--- START ---
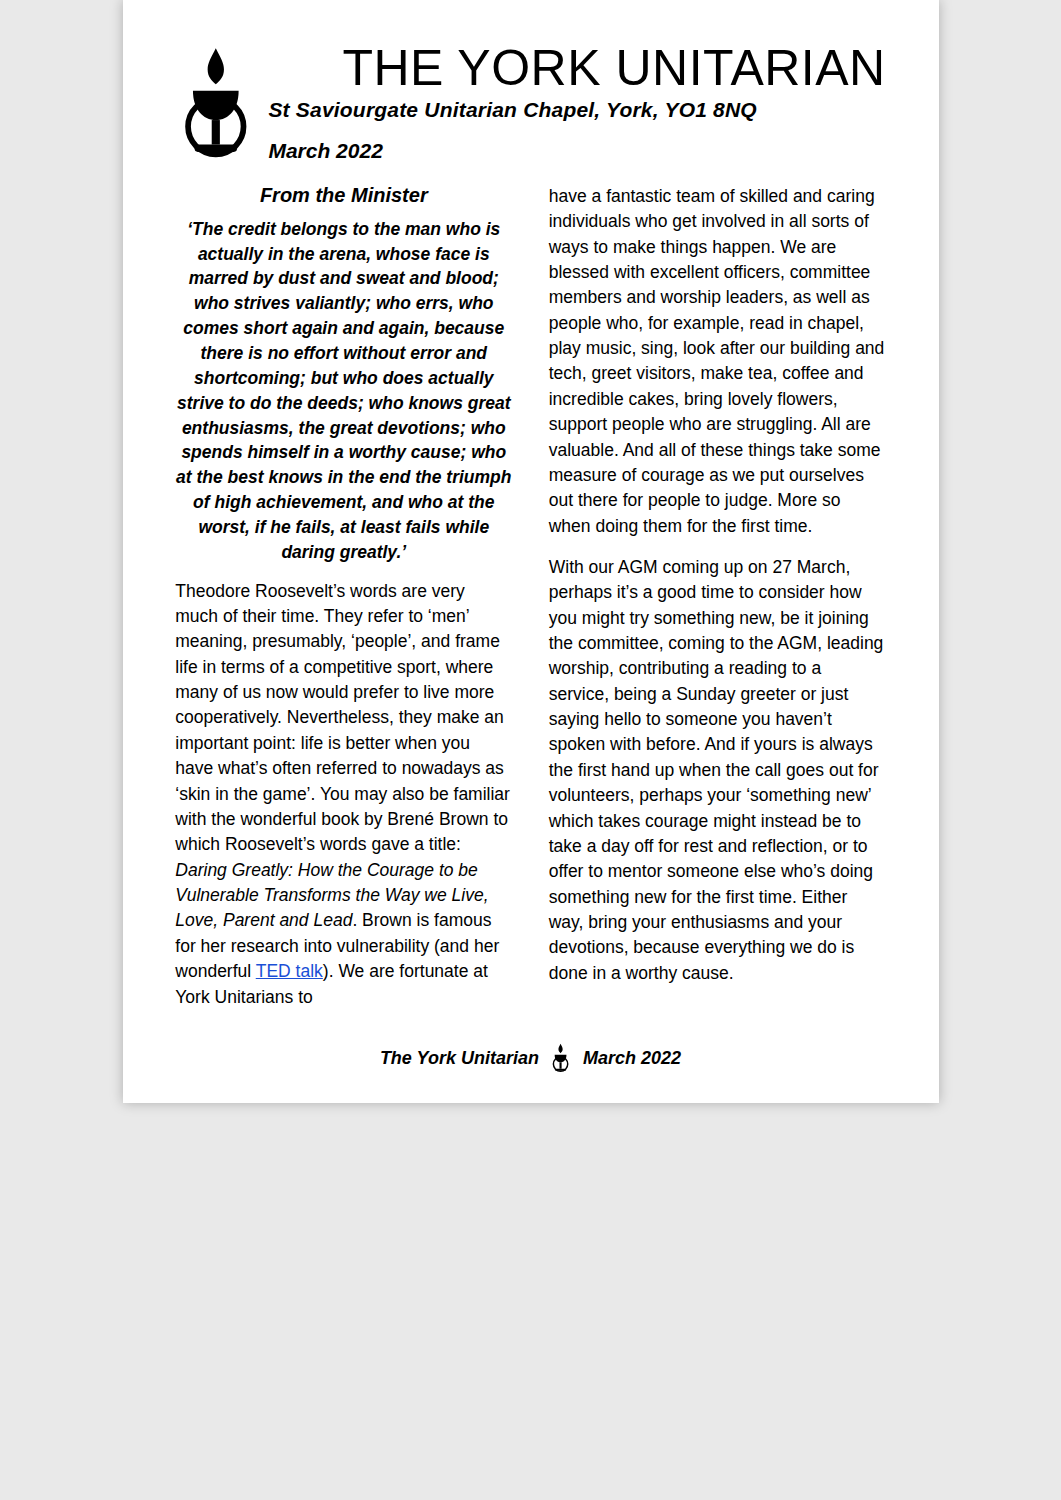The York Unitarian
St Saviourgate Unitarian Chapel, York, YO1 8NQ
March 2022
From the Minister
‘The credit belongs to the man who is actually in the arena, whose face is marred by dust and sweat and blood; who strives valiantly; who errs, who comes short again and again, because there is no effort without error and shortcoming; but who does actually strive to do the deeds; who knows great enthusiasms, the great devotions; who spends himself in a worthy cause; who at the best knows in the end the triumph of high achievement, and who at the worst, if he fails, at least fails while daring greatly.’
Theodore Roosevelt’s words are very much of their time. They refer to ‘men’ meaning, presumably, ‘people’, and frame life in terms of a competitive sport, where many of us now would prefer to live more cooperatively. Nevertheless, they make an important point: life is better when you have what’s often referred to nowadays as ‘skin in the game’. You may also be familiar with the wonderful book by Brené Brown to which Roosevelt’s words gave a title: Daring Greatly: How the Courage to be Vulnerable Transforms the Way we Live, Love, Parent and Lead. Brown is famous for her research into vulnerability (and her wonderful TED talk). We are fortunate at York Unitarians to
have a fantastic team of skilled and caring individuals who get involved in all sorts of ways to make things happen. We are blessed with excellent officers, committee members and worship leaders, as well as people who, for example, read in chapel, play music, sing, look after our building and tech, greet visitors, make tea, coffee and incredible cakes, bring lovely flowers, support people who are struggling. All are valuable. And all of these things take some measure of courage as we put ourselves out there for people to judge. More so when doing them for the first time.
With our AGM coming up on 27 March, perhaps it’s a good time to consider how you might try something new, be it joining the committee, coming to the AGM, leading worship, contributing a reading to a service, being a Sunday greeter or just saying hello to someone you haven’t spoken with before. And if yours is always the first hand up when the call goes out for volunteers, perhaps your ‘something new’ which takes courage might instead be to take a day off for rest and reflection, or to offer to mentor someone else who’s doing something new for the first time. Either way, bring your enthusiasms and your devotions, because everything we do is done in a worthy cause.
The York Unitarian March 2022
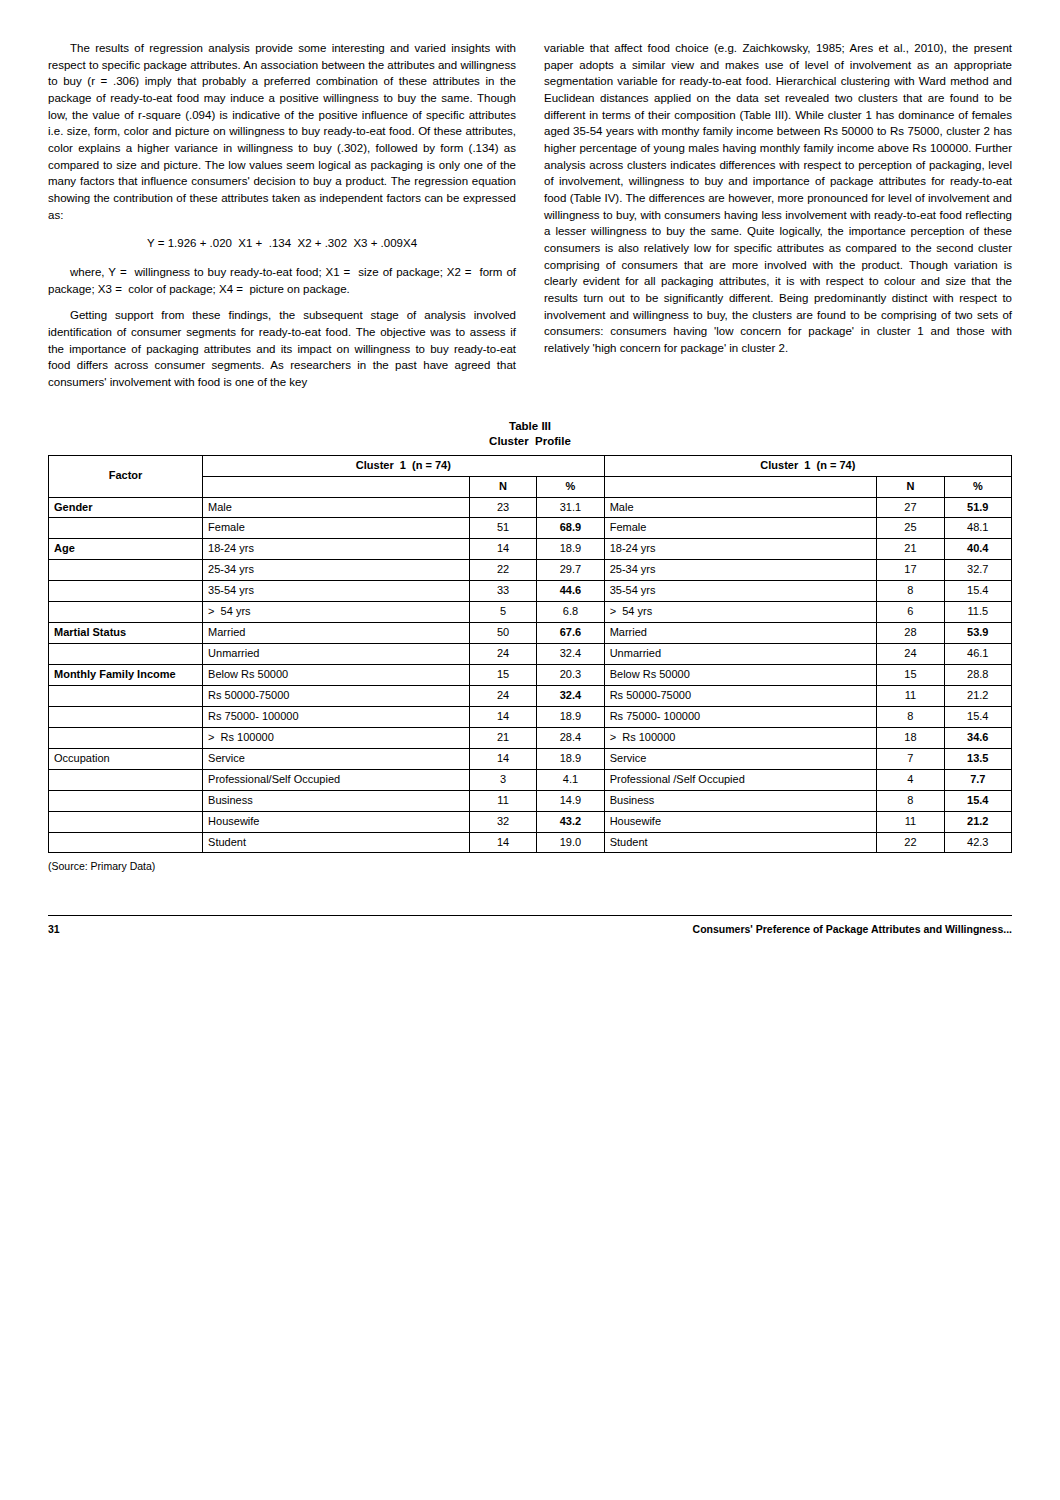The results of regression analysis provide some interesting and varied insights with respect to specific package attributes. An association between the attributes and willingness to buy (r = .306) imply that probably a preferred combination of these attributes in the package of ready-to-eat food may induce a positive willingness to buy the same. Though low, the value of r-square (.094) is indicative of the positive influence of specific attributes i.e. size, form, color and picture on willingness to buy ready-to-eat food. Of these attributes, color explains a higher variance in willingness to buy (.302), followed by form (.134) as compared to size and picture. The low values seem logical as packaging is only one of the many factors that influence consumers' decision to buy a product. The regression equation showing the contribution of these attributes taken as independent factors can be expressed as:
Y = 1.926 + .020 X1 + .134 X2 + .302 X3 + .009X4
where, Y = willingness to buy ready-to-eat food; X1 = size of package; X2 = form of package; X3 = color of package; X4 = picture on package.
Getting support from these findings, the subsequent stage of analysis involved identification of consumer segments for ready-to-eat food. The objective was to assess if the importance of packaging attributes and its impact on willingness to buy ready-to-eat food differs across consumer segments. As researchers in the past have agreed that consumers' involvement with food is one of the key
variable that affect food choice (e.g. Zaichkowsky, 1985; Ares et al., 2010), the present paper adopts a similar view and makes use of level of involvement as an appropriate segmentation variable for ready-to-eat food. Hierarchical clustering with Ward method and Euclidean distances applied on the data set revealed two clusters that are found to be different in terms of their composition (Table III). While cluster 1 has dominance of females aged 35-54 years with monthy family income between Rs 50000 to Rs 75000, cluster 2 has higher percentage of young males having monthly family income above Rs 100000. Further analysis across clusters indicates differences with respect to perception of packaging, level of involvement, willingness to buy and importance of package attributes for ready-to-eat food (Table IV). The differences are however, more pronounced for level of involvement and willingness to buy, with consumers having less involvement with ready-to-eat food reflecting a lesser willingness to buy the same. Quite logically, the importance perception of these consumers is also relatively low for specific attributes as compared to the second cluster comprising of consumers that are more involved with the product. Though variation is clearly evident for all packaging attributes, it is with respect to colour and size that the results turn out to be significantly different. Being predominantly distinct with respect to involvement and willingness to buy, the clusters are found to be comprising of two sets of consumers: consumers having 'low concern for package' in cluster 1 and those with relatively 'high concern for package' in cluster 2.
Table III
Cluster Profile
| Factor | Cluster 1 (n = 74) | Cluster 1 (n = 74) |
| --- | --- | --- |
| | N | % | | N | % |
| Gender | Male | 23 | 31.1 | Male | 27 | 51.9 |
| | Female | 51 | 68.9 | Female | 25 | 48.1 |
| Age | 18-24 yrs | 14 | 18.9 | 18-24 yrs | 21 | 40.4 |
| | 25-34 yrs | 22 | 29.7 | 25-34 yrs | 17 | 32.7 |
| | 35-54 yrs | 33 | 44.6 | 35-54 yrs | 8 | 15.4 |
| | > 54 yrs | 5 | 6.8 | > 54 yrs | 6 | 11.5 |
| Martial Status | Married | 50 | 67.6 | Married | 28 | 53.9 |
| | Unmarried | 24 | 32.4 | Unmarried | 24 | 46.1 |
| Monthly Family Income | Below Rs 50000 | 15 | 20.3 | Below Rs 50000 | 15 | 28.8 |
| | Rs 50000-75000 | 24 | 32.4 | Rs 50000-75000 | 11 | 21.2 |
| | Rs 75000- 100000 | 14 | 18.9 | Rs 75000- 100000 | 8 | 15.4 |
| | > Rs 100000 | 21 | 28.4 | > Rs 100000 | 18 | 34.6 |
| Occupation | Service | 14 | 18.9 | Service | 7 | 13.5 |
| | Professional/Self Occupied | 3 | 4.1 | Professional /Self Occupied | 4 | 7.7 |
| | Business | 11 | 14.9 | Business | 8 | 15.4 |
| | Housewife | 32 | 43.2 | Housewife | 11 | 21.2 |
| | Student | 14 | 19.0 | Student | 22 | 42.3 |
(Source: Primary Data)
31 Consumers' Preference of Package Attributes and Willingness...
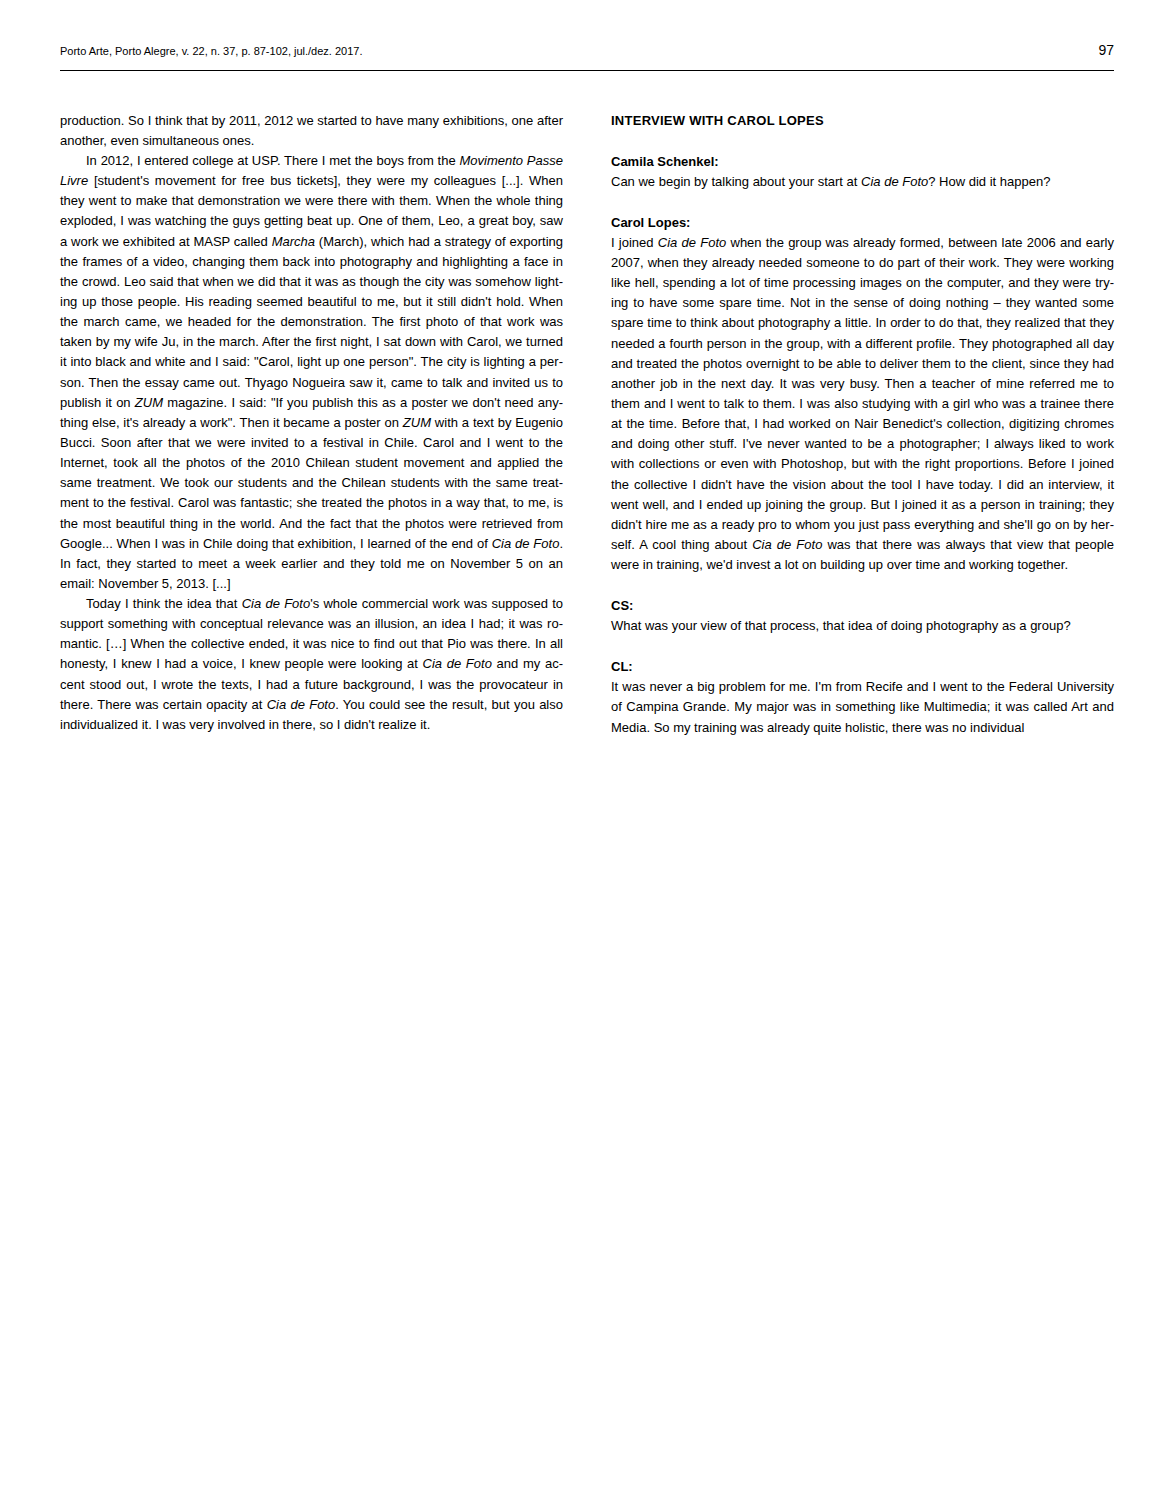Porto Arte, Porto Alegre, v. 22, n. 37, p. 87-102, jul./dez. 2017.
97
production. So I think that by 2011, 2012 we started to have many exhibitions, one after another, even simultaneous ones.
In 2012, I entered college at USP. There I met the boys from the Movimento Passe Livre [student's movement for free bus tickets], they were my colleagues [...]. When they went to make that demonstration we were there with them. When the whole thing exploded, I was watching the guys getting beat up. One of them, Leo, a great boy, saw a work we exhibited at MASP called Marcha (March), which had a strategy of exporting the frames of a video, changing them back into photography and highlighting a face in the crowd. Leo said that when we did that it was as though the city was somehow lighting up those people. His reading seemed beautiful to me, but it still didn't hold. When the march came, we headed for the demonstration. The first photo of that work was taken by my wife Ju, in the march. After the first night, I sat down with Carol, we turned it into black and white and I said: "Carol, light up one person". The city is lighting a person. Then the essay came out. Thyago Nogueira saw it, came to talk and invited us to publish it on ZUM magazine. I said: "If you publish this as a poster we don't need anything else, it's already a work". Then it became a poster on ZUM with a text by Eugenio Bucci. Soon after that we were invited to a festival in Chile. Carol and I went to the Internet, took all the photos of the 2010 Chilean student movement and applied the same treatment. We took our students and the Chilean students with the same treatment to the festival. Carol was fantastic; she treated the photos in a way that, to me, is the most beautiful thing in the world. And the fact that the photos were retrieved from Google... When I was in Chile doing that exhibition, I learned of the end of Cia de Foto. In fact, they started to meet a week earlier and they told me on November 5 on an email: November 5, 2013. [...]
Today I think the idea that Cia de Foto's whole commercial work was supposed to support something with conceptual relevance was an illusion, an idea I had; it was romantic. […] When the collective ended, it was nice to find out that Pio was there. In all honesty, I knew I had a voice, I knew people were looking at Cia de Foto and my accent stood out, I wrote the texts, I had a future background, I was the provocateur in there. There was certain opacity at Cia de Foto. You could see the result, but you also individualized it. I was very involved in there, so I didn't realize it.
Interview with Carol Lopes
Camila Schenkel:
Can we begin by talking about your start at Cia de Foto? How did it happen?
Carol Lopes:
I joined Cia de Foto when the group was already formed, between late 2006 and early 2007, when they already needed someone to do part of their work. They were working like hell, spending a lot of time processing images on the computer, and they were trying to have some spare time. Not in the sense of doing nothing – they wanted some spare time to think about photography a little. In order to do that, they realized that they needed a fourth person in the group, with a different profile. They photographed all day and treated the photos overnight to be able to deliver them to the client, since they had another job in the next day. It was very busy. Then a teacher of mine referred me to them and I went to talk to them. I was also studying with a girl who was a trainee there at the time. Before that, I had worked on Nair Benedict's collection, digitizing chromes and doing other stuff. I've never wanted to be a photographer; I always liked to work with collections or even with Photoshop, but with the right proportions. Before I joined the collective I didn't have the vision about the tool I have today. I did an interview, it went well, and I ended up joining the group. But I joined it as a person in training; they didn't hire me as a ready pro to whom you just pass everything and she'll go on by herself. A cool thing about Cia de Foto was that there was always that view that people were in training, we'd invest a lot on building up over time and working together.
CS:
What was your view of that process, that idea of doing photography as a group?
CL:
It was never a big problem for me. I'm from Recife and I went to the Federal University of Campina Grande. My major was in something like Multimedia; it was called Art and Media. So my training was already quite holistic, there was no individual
--- END ---
Report every line above that has the string "committee" in it.

WRITTEN REPLY:
have a fantastic team of skilled and caring individuals who get involved in all sorts of ways to make things happen. We are blessed with excellent officers, committee members and worship leaders, as well as people who, for example, read in chapel, play music, sing, look after our building and tech, greet visitors, make tea, coffee and incredible cakes, bring lovely flowers, support people who are struggling. All are valuable. And all of these things take some measure of courage as we put ourselves out there for people to judge. More so when doing them for the first time.
With our AGM coming up on 27 March, perhaps it’s a good time to consider how you might try something new, be it joining the committee, coming to the AGM, leading worship, contributing a reading to a service, being a Sunday greeter or just saying hello to someone you haven’t spoken with before. And if yours is always the first hand up when the call goes out for volunteers, perhaps your ‘something new’ which takes courage might instead be to take a day off for rest and reflection, or to offer to mentor someone else who’s doing something new for the first time. Either way, bring your enthusiasms and your devotions, because everything we do is done in a worthy cause.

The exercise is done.